Plasma and buffy-coat vitamin C were estimated in 158 samples from 139 lung - cancer patients , at all stages of the disease. Most samples showed hypovitaminosis C in both estimations: 64% had plasma , and 25% buffy-coat values below the thresholds for incipient clinical scurvy (0.3 mg% and 10 micrograms/10(8) cells respectively). Levels were diet-dependent and could be increased by oral supplements. Levels were low both in tumour-bearing patients and in those clinically free of disease after resection. The latter had particularly low values during the first 6 months, indicating the utilization of vitamin C in surgical repair . The vitamin C content of 13 primary lung tumours was assayed: tumours had a higher vitamin C content (mean 111.6 +/- 55. 1 micrograms/g tissue) than normal lung (58.5 +/- 20.4 micrograms/g). Mononuclear cells from normal individuals show a higher vitamin C content than polymorphs, but in lung - cancer patients the expected correlation of buffy-coat vitamin C with the proportion of lymphocytes in peripheral blood was obscured by an inverse correlation in patients with relative lymphocytosis (greater than or equal to 25% lymphocytes ), confirmed by an inverse correlation of the proportion of lymphocytes in peripheral blood with mononuclear-cell vitamin C in 14 patients in whom this was measured.

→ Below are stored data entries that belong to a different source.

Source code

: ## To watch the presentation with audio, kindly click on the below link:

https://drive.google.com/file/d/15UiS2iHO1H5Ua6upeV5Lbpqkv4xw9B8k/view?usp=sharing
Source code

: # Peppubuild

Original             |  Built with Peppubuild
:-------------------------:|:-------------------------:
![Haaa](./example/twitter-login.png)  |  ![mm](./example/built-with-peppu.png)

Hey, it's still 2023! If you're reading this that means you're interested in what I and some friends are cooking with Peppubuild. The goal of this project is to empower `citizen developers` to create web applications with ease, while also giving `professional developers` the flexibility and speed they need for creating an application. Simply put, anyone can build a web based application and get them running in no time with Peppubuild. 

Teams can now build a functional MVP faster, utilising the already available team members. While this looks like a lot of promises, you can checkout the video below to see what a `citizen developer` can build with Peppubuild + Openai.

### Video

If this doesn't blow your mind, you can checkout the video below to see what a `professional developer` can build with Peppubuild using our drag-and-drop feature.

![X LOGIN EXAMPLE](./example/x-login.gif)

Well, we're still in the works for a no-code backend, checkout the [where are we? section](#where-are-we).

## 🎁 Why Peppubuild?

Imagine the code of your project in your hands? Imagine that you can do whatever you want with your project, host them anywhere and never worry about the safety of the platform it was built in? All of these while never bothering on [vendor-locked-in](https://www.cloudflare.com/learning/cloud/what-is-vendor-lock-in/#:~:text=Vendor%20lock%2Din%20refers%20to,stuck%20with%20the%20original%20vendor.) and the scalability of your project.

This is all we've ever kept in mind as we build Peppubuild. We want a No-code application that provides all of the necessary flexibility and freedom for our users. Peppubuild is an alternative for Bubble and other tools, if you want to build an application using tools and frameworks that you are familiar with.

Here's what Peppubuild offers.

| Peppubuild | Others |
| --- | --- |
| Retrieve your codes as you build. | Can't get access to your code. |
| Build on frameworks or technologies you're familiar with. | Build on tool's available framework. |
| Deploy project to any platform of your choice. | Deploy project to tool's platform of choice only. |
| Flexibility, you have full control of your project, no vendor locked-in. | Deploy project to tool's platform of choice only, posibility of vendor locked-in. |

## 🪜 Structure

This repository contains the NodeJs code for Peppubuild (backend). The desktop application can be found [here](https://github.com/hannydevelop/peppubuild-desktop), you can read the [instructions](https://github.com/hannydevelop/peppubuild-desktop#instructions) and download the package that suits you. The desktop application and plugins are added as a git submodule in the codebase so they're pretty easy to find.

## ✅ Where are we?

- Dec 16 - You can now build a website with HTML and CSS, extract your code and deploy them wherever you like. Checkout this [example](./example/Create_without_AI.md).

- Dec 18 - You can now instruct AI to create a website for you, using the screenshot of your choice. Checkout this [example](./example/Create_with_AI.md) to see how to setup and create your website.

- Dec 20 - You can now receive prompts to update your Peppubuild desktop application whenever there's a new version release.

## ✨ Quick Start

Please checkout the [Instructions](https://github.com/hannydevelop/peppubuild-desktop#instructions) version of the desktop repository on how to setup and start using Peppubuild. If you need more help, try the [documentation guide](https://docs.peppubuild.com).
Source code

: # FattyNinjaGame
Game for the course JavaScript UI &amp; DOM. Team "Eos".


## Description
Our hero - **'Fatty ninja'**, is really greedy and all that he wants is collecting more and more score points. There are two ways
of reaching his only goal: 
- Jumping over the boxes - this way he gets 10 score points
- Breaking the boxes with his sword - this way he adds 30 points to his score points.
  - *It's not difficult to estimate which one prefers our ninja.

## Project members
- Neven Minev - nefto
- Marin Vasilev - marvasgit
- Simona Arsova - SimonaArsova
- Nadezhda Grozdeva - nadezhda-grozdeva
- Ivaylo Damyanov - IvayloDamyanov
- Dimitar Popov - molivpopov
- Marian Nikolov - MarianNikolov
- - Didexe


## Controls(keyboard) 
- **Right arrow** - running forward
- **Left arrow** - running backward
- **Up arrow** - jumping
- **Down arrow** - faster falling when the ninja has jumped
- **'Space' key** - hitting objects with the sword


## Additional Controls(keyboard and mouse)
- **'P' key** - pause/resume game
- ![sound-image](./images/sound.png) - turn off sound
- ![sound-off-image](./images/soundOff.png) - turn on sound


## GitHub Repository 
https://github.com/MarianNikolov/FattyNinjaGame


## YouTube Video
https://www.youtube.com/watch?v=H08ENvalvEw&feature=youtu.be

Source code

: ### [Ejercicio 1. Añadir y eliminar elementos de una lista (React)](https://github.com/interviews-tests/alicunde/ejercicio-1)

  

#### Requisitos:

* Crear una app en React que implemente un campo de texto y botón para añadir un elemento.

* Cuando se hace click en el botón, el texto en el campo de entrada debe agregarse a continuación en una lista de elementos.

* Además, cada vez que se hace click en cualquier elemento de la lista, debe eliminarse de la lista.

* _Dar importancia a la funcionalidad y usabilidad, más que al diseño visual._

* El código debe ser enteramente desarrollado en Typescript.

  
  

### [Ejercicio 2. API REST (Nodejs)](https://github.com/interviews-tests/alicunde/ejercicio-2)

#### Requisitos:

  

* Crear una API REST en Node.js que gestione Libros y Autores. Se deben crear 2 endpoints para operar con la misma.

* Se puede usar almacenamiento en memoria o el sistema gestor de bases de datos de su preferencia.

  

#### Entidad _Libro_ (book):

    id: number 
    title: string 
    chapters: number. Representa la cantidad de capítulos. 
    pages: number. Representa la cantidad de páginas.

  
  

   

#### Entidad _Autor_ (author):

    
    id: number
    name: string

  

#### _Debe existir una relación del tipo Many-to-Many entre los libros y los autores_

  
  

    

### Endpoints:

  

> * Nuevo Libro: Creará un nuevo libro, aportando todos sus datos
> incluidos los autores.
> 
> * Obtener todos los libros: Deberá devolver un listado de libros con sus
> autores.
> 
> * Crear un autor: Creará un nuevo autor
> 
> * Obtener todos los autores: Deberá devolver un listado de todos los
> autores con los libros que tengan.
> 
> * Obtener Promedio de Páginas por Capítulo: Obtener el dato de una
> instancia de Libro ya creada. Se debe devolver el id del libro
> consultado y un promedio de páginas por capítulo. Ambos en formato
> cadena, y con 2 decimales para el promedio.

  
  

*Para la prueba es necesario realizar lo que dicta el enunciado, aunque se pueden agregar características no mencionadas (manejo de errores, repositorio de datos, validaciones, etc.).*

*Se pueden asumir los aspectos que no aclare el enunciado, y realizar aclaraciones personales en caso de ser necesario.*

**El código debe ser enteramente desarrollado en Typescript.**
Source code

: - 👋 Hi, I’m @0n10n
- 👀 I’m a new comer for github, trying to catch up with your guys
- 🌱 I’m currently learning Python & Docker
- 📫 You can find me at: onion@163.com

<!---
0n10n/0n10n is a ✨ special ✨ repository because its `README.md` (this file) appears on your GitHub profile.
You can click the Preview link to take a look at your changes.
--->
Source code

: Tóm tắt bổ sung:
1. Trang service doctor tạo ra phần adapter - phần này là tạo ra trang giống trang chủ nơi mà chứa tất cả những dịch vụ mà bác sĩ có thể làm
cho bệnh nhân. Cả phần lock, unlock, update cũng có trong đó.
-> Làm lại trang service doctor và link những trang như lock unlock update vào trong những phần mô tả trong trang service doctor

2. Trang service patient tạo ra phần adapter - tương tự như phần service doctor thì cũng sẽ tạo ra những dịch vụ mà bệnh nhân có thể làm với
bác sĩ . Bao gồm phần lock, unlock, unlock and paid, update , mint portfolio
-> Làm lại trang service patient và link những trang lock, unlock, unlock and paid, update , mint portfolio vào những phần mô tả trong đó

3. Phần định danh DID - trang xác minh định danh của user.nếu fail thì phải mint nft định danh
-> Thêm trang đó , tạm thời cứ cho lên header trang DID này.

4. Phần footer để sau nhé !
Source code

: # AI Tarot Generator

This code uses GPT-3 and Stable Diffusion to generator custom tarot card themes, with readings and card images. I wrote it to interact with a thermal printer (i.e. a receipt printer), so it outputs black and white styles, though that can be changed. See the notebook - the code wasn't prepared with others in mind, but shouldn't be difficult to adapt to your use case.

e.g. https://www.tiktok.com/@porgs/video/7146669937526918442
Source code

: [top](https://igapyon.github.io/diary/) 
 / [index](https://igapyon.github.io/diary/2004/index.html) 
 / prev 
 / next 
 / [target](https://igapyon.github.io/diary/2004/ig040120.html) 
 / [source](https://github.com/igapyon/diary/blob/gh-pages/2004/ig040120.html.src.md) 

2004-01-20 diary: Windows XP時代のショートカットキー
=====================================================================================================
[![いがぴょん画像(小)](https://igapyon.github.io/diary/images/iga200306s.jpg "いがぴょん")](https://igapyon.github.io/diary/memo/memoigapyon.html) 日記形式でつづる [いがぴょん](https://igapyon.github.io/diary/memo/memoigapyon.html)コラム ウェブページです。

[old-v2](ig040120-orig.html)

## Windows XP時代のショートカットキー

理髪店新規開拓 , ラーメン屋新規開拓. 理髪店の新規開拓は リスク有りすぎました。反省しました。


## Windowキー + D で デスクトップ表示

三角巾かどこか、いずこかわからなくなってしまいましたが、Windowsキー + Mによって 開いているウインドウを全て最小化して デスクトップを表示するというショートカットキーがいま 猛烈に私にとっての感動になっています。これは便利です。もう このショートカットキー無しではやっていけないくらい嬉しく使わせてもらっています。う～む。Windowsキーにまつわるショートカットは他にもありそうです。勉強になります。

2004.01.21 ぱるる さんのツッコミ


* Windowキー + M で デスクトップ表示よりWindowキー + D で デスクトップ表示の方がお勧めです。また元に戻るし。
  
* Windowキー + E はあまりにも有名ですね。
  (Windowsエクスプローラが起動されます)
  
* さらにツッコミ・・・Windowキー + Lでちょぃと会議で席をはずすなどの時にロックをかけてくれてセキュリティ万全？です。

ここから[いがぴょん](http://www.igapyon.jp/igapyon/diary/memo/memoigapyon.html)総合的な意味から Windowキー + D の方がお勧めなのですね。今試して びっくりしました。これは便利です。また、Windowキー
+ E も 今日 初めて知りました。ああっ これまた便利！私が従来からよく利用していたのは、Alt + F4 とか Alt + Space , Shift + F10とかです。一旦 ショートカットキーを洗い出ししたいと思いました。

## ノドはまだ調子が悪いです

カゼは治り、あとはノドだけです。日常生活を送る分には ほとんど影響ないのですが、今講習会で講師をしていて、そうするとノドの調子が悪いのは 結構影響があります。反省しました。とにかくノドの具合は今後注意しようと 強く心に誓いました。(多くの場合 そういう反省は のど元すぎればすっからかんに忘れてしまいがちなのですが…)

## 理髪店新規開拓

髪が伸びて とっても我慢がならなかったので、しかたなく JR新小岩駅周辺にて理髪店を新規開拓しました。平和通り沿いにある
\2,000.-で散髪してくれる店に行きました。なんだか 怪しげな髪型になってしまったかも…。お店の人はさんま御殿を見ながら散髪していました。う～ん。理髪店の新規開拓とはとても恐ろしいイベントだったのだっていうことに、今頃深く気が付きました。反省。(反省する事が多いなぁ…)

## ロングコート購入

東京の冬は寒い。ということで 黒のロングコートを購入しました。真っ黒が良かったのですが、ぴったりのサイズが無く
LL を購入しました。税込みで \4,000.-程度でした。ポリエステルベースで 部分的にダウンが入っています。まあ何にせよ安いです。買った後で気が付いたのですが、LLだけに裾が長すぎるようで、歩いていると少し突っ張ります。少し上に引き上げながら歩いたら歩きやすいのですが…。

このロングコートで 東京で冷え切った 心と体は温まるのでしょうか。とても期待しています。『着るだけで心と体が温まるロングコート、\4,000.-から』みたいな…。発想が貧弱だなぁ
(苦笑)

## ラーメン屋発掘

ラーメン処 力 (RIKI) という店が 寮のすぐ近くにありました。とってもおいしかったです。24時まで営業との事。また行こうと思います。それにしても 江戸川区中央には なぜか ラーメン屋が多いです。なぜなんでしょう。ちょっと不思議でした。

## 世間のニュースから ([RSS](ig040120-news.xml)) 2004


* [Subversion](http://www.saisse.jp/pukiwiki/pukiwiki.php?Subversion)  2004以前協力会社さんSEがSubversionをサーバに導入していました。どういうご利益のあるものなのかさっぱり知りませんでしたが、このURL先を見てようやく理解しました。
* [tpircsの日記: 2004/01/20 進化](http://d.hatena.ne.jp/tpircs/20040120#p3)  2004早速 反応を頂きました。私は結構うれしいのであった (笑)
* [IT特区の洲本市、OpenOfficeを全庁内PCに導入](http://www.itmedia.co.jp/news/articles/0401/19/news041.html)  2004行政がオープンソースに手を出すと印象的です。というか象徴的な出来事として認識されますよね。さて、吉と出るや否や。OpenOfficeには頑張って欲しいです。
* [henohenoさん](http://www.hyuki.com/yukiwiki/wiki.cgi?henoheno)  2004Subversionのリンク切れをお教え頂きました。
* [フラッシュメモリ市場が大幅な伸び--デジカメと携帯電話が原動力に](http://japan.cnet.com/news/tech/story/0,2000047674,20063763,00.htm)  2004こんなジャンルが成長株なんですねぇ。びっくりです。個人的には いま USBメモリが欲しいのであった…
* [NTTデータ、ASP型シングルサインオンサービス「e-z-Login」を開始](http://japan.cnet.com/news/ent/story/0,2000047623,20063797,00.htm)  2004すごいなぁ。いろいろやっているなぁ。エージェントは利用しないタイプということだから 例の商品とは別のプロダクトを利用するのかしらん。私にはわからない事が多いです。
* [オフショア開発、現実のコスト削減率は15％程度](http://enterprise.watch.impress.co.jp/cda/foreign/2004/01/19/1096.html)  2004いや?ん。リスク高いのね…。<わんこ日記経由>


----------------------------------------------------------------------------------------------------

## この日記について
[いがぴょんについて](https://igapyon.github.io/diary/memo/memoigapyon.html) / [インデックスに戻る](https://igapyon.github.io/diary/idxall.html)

These correlations were unaffected by controlling for plasma values, and indicate the utilization of vitamin C in lymphocyte - related anti-tumour mechanisms. Vitamin C is necessary for phagocytosis and for the expression of cell-mediated immunity. In view of the increasing circumstantial evidence that immune mechanisms exert some measure of control on tumour extension and metastasis in man, the effect of supplementation with vitamin C in lung - cancer patients on survival should be tested in a clinical trial.